この銀杏芋は生食できます、消化酵素であるジアスターゼ、アミラーゼを含んでいて、でんぷんの一部が分解されるため、生で食べても平気なのです。ちなみにでんぷん質の物を生食すると非常に消化に悪いです。

大和芋旬 

11月~1月

貯蔵がしやすい、近年貯蔵法が工夫され真空包装なども行われ長い期間店頭に並ぶようになった。

大和芋産地 

埼玉県や群馬県、千葉県など主に関東地方

もとは奈良県五條市の生まれと言われている。

大和芋料理・調理法

大和芋料理を作る時大和芋をすり卸す必要がありますが、基本的には当たり鉢を使ってすり卸していきます。卸金などでも代用できますが当たり鉢の方が細かく口当たりが良いですし、その後味を付ける際にも当たり鉢の中でできます。
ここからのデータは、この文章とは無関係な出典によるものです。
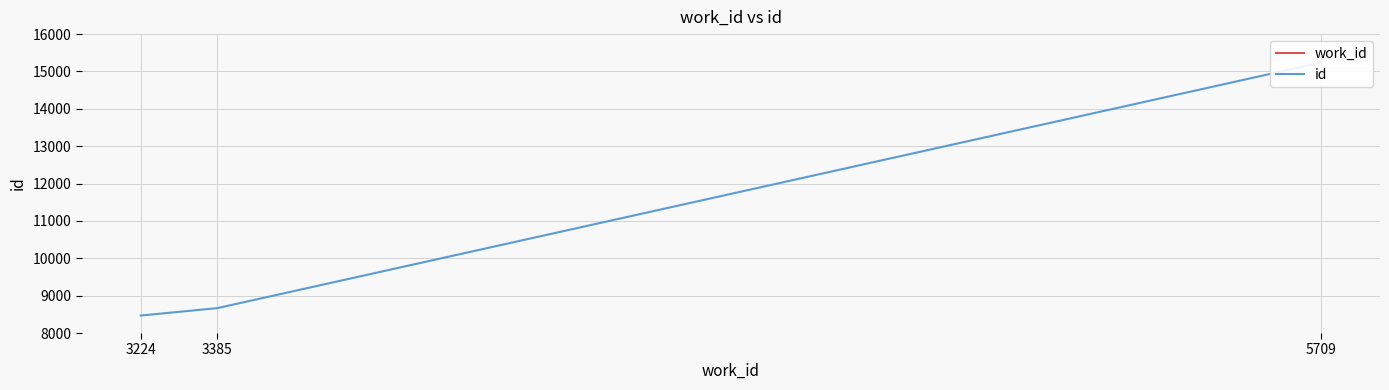

Is it true that id equals 3662 at 3224?

False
皮を剥くとき包丁でも良いがスプーンなどでも剥くことが出来る。皮を剥いたら灰汁止めの為酢水に落とす。

トロロご飯(食事)

卸した大和芋に出汁や味噌汁の上澄みなどで伸ばし味を調え提供。

ランチの食事などには使い勝手がよい。

磯部揚げ(揚げ物)

トロロを海苔で巻き揚げたもの、天出汁、卸生姜などとともに提供

大和芋サラダ

マッチ棒位のサイズに切って、酢水に落とす。綺麗に形を整えお好みのソースやドレッシングを掛けて。明太子ソースなどは非常に合うのでお勧めです

明太子ソースの作り方はドレッシングのページにあるのでご覧ください。

大和芋のステーキ(焼き物)

強火で表面こんがり焼き、中はホクホクの状態がベスト

トロロの山掛け

鮪やうどんなど用途は多い。

鮪には山葵醤油が合う。

献立お役立て!

ハンバーグ、つくね、生身などの色々な食材のつなぎとしても、よく使用される食材ですね。
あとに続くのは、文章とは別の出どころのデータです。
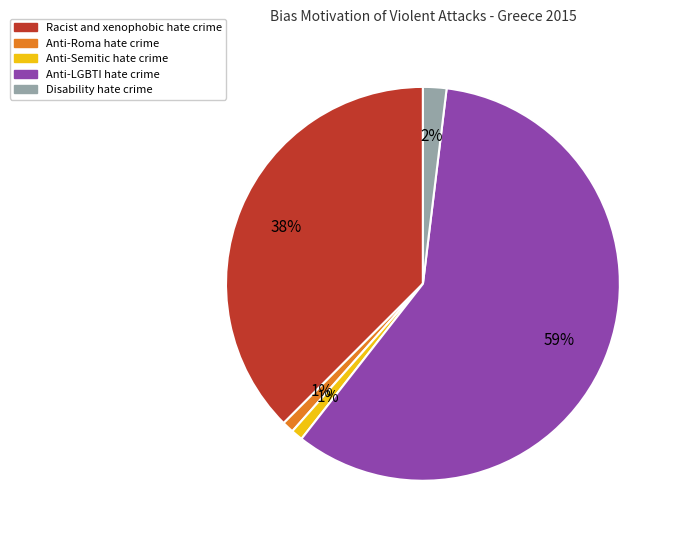

Is it true that Racist and xenophobic hate crime is 51% of the pie?

False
皆さん大和芋を擦って手がかゆくなった経験あるのではないでしょうか!?手がかゆくなる原因はシュウ酸ナトリウムという成分の結晶がトゲトゲで肌に触れると、個人差はありますが、痛痒くなったり、赤くはれたりします。痒くなっていしまったら、このシュウ酸ナトリウムはアルカリ性なので、酢などで中和することができます。あとできれば手袋などを着用して作業しましょう。私若いころ、この『トロロ』を毎朝擦るのが仕事だった時期があるのですが、毎日手が痒くて仕方ありませんでした、私は塩でゴリゴリ洗ってぬるま湯で洗い流していました。・・・・夜まで痒いですが、我慢してました。